I do not consider myself to be insane.

I didn't mean to insult anyone. The idea of not knowing the actual performance of the model just intuitively seems to me like it's a bit of a gamble. I have only trained models in a scientific context before, where this was never an option.
Here's another way to look at it. The test set is an approximation for how the model will perform against production data, but the actual performance of the model is how it performs for actual end-users. So real _actual_ results are always unknown util after the fact. Given that, if the metrics from training clearly show that more data == better model, and there's no reason to expect that trend to reverse, then the logical thing to do is maximise the data used for training to get the best results for actual production data.

Doing this does complicate decisions for releasing subsequent model updates, as the production model can't be directly compared against new iterations any more. Instead a pre-production model would need to be used, that has not seen the test set. However, if data drift is likely, then re-using the old test set wouldn't be useful anyway.

Another way of thinking about it. If training on all the data yields a model which is functionally 5% better in online metrics, which would not be uncommon in a pareto distributed traffic pattern - then any subsequent partitioned model would likely perform worse than the prod model.
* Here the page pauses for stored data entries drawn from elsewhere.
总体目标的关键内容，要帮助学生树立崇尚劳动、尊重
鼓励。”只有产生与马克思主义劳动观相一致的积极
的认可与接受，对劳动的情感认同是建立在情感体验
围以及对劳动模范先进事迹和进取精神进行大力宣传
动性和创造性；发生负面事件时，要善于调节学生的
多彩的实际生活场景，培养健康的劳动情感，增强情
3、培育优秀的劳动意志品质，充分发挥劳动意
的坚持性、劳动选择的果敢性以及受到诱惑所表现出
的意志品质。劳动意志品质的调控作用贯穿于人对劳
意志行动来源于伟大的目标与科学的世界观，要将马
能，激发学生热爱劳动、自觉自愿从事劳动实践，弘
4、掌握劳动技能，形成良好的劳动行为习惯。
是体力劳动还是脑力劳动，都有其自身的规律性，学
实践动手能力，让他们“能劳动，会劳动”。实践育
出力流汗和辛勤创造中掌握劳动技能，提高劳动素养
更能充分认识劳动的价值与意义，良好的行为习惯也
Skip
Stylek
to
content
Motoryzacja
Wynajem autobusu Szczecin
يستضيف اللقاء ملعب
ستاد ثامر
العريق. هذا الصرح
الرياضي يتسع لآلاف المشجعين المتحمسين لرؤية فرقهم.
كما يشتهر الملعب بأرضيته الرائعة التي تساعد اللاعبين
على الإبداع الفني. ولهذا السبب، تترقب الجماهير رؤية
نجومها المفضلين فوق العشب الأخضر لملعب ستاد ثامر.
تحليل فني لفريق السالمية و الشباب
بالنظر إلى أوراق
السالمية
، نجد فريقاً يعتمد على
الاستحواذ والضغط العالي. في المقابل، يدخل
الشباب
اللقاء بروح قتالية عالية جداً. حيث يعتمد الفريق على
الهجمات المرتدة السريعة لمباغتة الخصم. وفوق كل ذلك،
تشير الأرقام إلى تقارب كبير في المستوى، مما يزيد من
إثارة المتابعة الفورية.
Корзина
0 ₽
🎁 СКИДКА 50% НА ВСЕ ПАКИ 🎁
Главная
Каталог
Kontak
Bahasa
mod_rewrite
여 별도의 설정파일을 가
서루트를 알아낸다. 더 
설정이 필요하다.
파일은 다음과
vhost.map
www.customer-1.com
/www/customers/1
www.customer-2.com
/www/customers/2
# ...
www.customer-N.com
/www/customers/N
More complication arises when users expect that things which worked previously in one way - continue working in this way. Users don't really care that their traffic was in the test set. In an even more extreme case, many industrial problems have a high correlation between the traffic today and the traffic next week, An optimal solution for such a situation would be to complete a full memorization today's traffic and use that for next week. In many cases, an overfit model can effectively perform this memorization task with fewer parameters/infrastructure than an actual dictionary lookup.

You act like training is this pre-set process you just "do". That's not the case, you train until you reach desired performance on the test set. If you don't have a test set how do you know when to stop training and avoid overfitting?